人間だから間違うのはしょうがないし、本人がどんなに努力しても防げないミスというものは、まあざらにあるものなのだ。
「先生、本当にすみませんが、これからあなたを拘束します…ほんと、ごめんなさい」
絵空さんが本当に申し訳なさそうな表情で僕を簀巻きにしている。どうやら会社からの連絡に手違いがあり、イラストを一枚、今夜中にあげないといけなくなったらしい。そのため本日はカンヅメで作業となる。
「しょうがないよ、会社の伝達ミスなんだから。それに僕も確認してなかったしね」
「いえ、完全にこちら側の落ち度です。本当に申し訳ありません」
「大丈夫だよ~」
そして簀巻きにされたまま仕事部屋へと引きずられていく僕。予定にない作業は、まあいつもこっちの遅れをなんとかしてもらっているので、全然かまわないのだ。
…かまわないのだが。
「えっと…ごめん、絵空さん」
「はい、どうかしましたか、先生」
うんしょ、うんしょと僕を運んでいた絵空さんはきょとんとした表情。
「あの、全然自分で歩けるから運んでもらわなくても…?」
その台詞に「はっ」として固まる絵空さん。
いつもは僕が逃走しようと必死なので無理矢理に運ばれていたが、今日は珍しく逃げだそうとしていないので別に運んでもらう必要はないのだ。
「…すみません、無意識でした」
そもそも無意識になるほど毎度縛られている僕側の問題のような気がしたが、たまにしかない立場なので、僕は「ふふ、かまわないさ」とドヤ顔で答えておいた。
しかし、ちょっとテンパっているのかそのまま「すみませんすみません」と僕を引きずっていく絵空さん。
…まあ、誰にでもミスはあるものなのだ。
というか、立てよ、僕。
◆
「よーし、じゃあちゃちゃっと仕上げちゃうかあ!」
無事作業部屋まで輸送され、椅子に縛られた僕はペンを握り、意気揚々と作業へ取りかかる。
「ありがとうございます、先生。

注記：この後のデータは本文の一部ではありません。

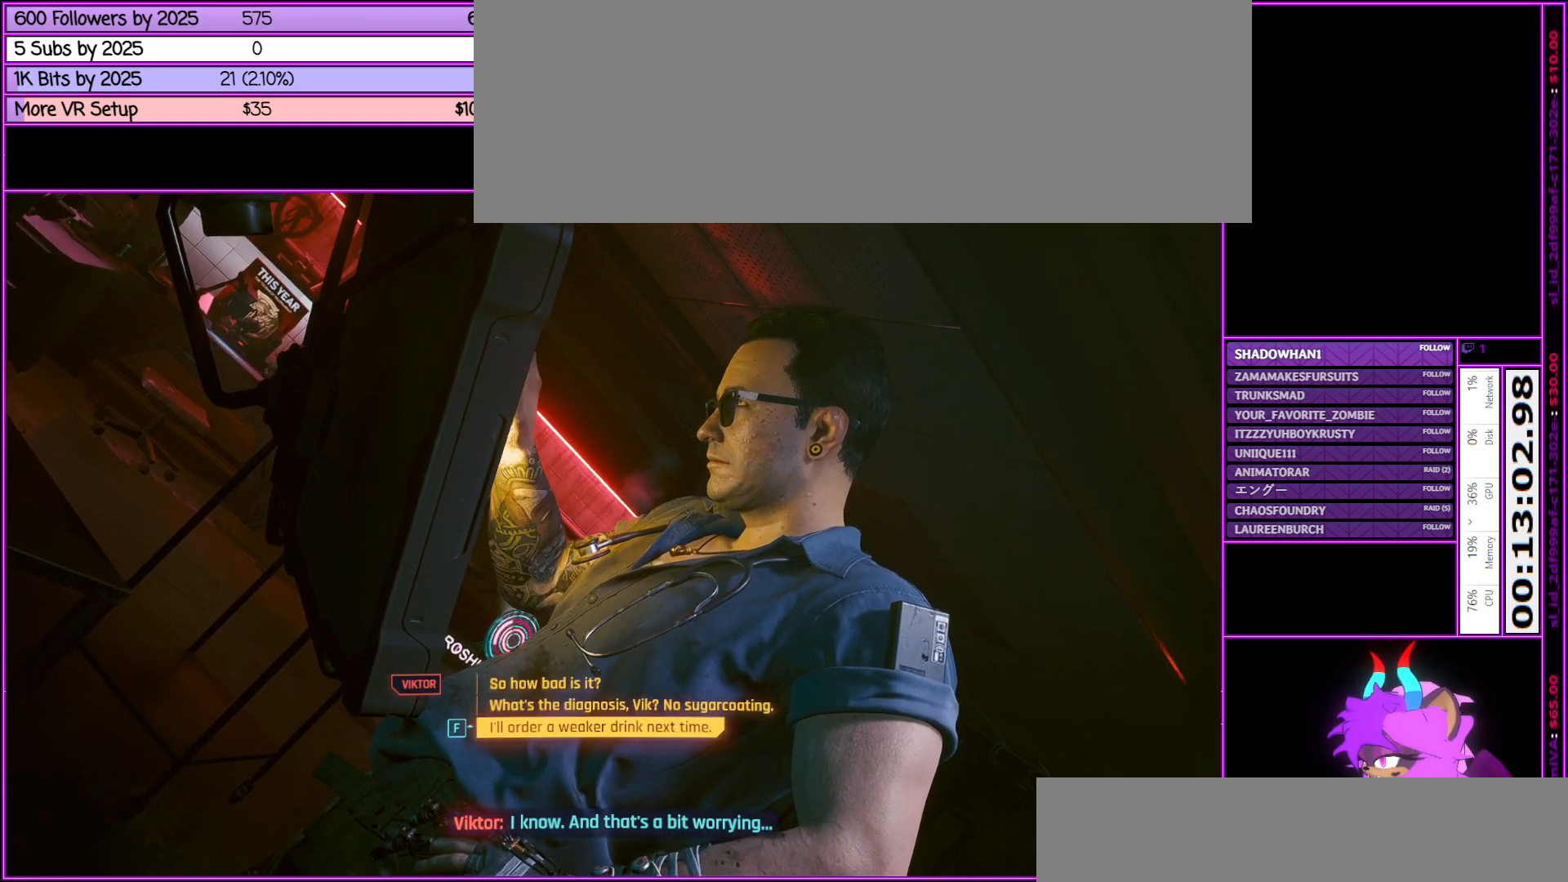
{"keys": [], "mouse": [], "events": []}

わたしも終わるまで側で待っていますので」
「寝てても大丈夫だよ? たぶん、夜明けまでには終わると思うし」
現在時刻は24時。線画と簡単な着彩まで出来ているので、多少急げばとりあえず納品できるラインには持って行ける。いつもはアイデア出しなどで絵空さんのサポートが必要になるけれど、今回は描くだけなのでそれも問題ない。
「いえ、無理をお願いしているのはこちらですので」
「えー? 全然、休んでくれていいからね」
絵空さんはこくり、と頷いたが、僕の作業に付き合うつもりらしく自分もPCを開いて作業を始めた。

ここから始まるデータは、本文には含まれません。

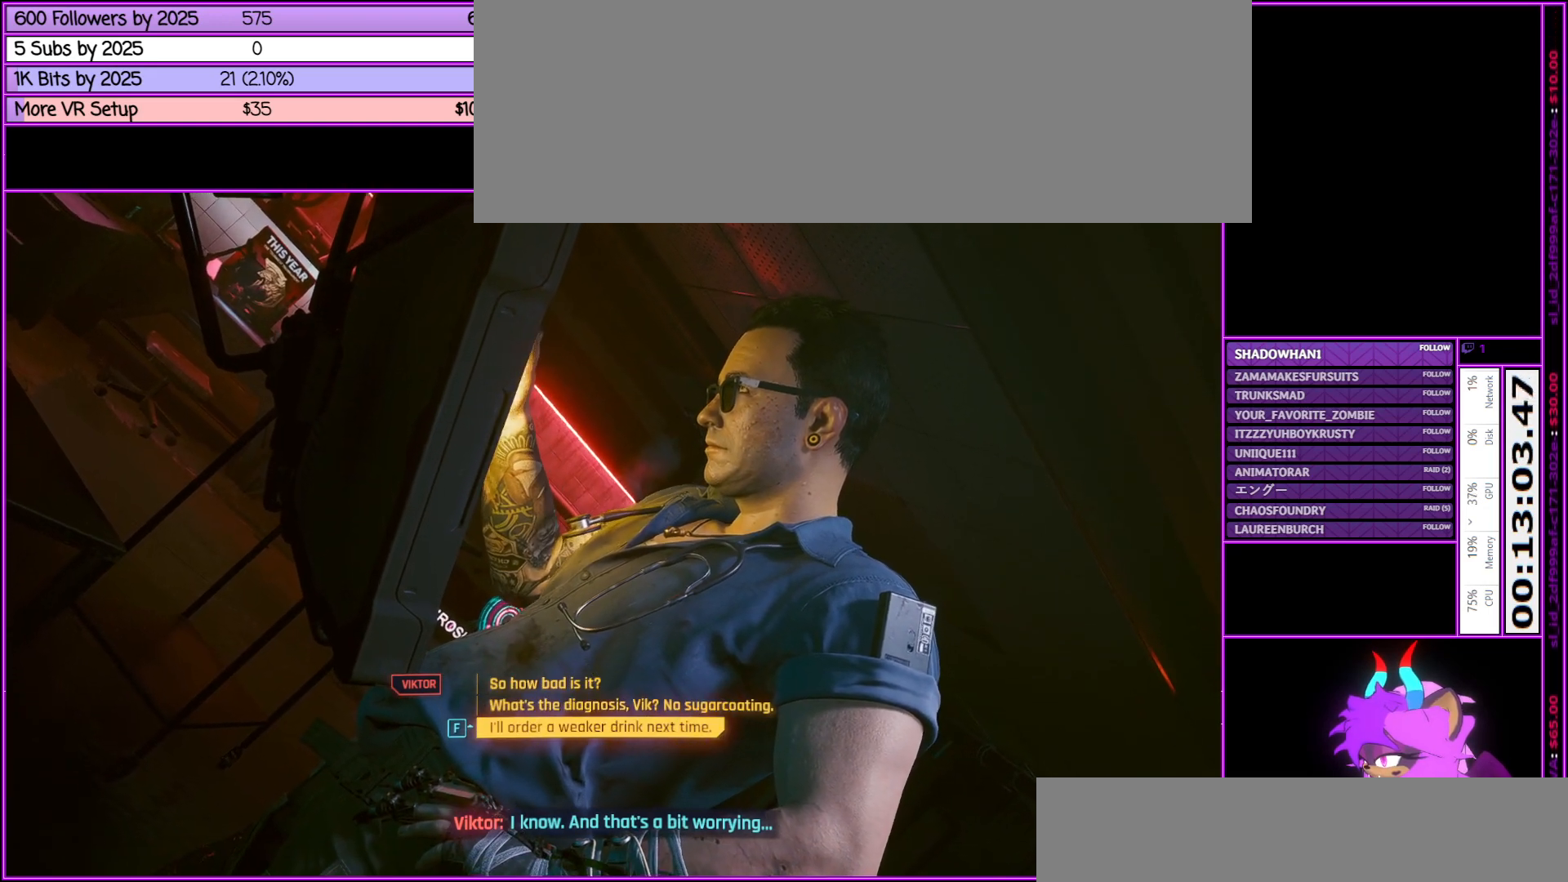
{"keys": [], "mouse": [], "events": []}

まったく、真面目な人である。まあいい、こちらがさっさと仕事を終わらせてしまえばいいのだから。
…が、思いの外、作業は難航した。
「いかがですか、先生」
「うーん…進んではいるんだけど、なんかこういまいちイメージ通りの絵にならなくて」
「そうですか…」
顎に手を当てて、なにやら少し考えているようすの絵空さん。
「どうでしょう、先生。すこし休憩するというのは」
「休憩?」
「はい、まだ時間に余裕はありますし、一度気持ちを切り替える意味でも」
時計を指す絵空さん。たしかにまだ余裕はある。
「そうだね、そうしよっか」
「了解です。わたし、コーヒー淹れてきます」
絵空さんは立って、キッチンへと向かう。
この作業部屋はマンションの一室を使っているので、キッチンやらは普通に備え付けられている。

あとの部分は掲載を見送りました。